DATA SUPPLIED:
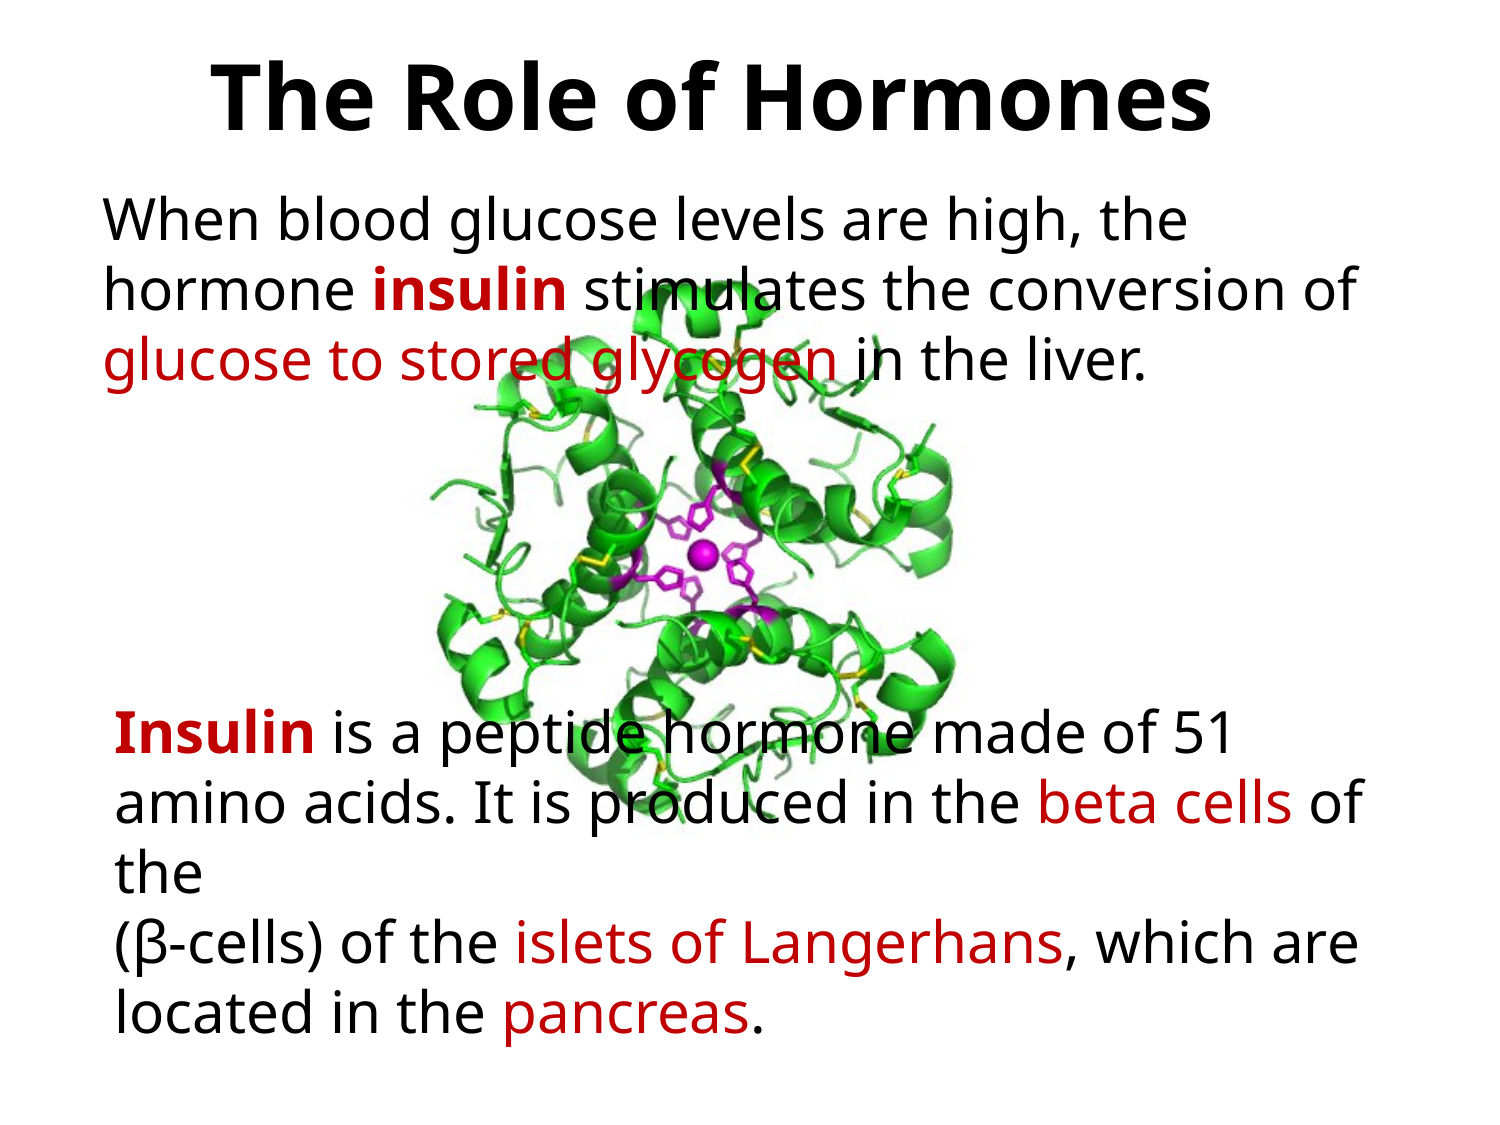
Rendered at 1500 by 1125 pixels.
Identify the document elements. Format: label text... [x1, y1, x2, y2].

picture [212, 224, 1188, 887]
title The Role of Hormones [37, 0, 1388, 188]
text_box When blood glucose levels are high, the hormone insulin stimulates the conversion of glucose to stored glycogen in the liver. [87, 174, 1438, 400]
text_box Insulin is a peptide hormone made of 51 amino acids. It is produced in the beta cells of the (β-cells) of the islets of Langerhans, which are located in the pancreas. [99, 687, 1438, 1053]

ACTIVITY: Take the listing and print it again exactly, but without any pictures.

ANSWER FOR THE TASK:
Rendered at 1500 by 1125 pixels.
Identify the document elements. Format: label text... [x1, y1, x2, y2].

picture [212, 224, 1188, 887]
title The Role of Hormones [37, 0, 1388, 188]
text_box When blood glucose levels are high, the hormone insulin stimulates the conversion of glucose to stored glycogen in the liver. [87, 174, 1438, 400]
text_box Insulin is a peptide hormone made of 51 amino acids. It is produced in the beta cells of the (β-cells) of the islets of Langerhans, which are located in the pancreas. [99, 687, 1438, 1053]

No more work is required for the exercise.